WebGL GPU accelerated matrix operations

[UPDATE -- the WebGL spec has changed since this blog post, so the example will no longer work. However, there is now a WebCL standard in progress.]

A number of people have been talking about the possibilities for a “WebCL” — that is, an extension like WebGL that would allow general-purpose graphics-card-based computing from JavaScript, like OpenCL and its Nvidia-only predecessor CUDA allow from native client-based applications. Doing this would remove many of the bottlenecks people worry about when thinking of porting high-end 3D games to WebGL — imagine if all of your physics simulations could be offloaded to the graphics card.

Aaron Babcock, whose fallingsand WebGL demo I linked to last month, has gone ahead and implemented the first steps towards this, using shaders and render-to-texture to persuade the GPU to multiply two 1024×1024 matrices. This is really impressive; here’s his own description (with a few edits; errors are doubtless mine):

Technologies like CUDA and OpenCL have had good success accelerating matrix operations. Wouldn’t it be cool if the same accelerations could be accessible from JavaScript?

As a proof of concept I took the Sylvester matrix library and modified the multiply function to execute on the GPU. Matrix values are packed into textures, a glsl program computes the multiply to a framebuffer, and readPixels is used to retrieve the result. In my benchmarks stock Sylvester takes about 35 seconds to compute a multiply of two 1024×1024 matrices, the GPU-enabled version can do the same in about 5 seconds.

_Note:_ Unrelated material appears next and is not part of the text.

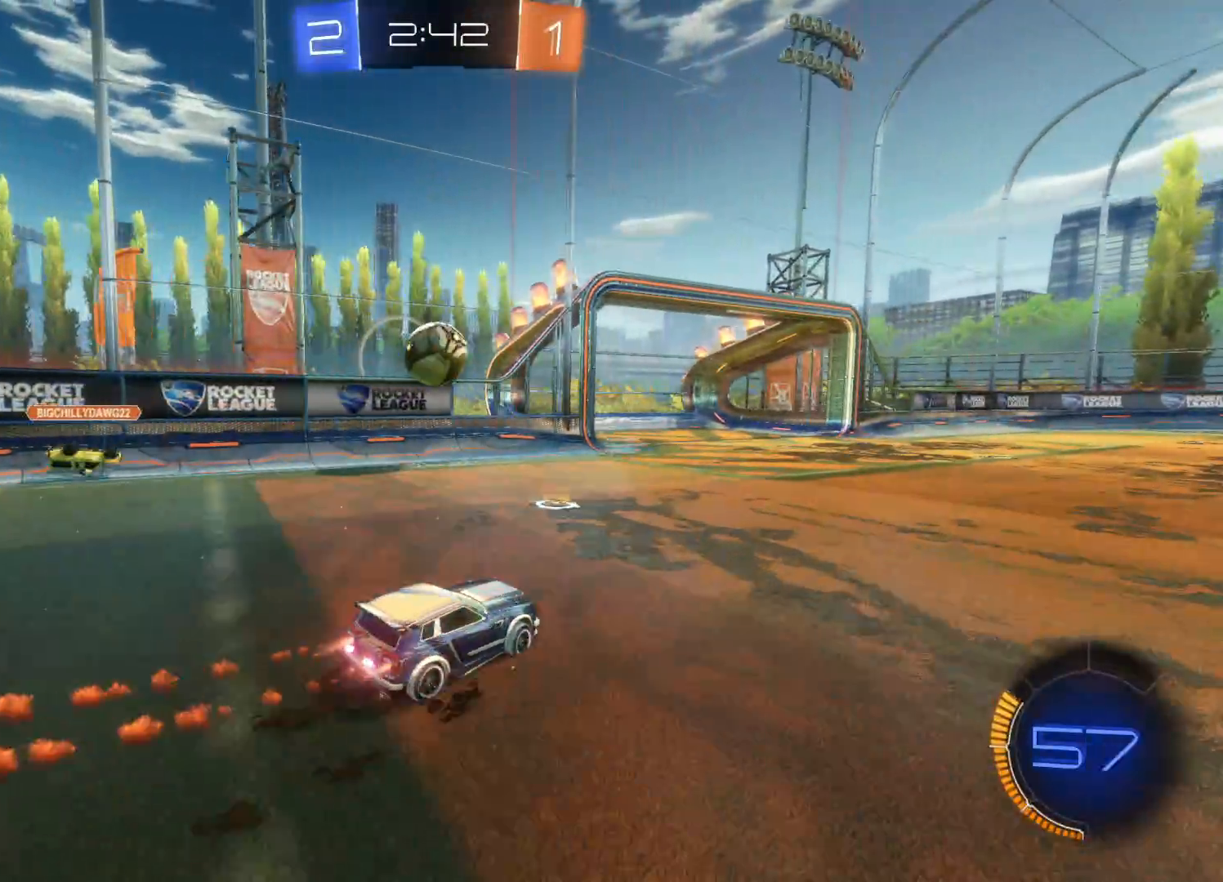
{"buttons": ["R2"], "left_stick": "left", "right_stick": "center", "events": [[233, "left_stick", "left"], [316, "left_stick", "center"], [500, "CIRCLE", "up"], [500, "left_stick", "left"]]}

Perhaps one day complex GPU-accelerated, distributed computing projects like seti@home could use only a simple webpage as a client.

I think it is a pretty cool proof of concept but it would be very interesting to get a discussion going from more experienced OpenGL developers. Here are some problems I see:

  • Only works on Webkit, locks up Firefox, Chromium produces incorrect results. [UPDATE it works for matrices smaller than 500x500 on Minefield now.]
  • Packing and Unpacking matrix values to textures (only handles integers now, could it be more efficient?)
  • Alpha channel in textures cannot be used to store matrix data, leaving only 3 bytes per pixel. [UPDATE: Aaron writes "I found that If I changed the alpha value, it affected all pixel values that resulted from the readPixel call" — some kind of alpha premultiplication going on, perhaps?]
  • If you want to use javascript for long running calculations, browsers will prompt the user every few seconds if they want to stop the script. Any way around this?

Here is an example page [don't visit it in Minefield], and here is a github link for the source.

Right now the demo is Webkit only, although the concept should be possible on any webgl implementation. I’d be very interested to know what you and other WebGL developers think.

Let me second that — it would be great to hear what people think about this.

You can leave a response, or trackback from your own site.

21 Responses to “WebGL GPU accelerated matrix operations”

  1. aa says:

    Very interesting, but OpenCL is much, much faster. Even JavaScript is at this point faster, with static typed arrays and not using objects (mjs).
    Maybe the browser can optimize those shaders?

    Anyway, I like more to have two new languages in your browser without having NaCl or anything like that, one statically typed scripting language like Google Go (golang.org) and a GPU relatad language like OpenCL, or just have a parameter to run scripting languages on a GPU. I believe with JIT-compiling, code can run even faster than C/C++ programs that are compiled more generic.

  2. AaronBabcock says:

    Right now the slowest part of GPGPU from javascript is the packing and unpacking of values to and from textures. You pay a high cost pushing data into the GPU and getting data out. Once you are on the GPU though computation should be exactly as fast as any other GPGPU approach out there (OpenCL/CUDA).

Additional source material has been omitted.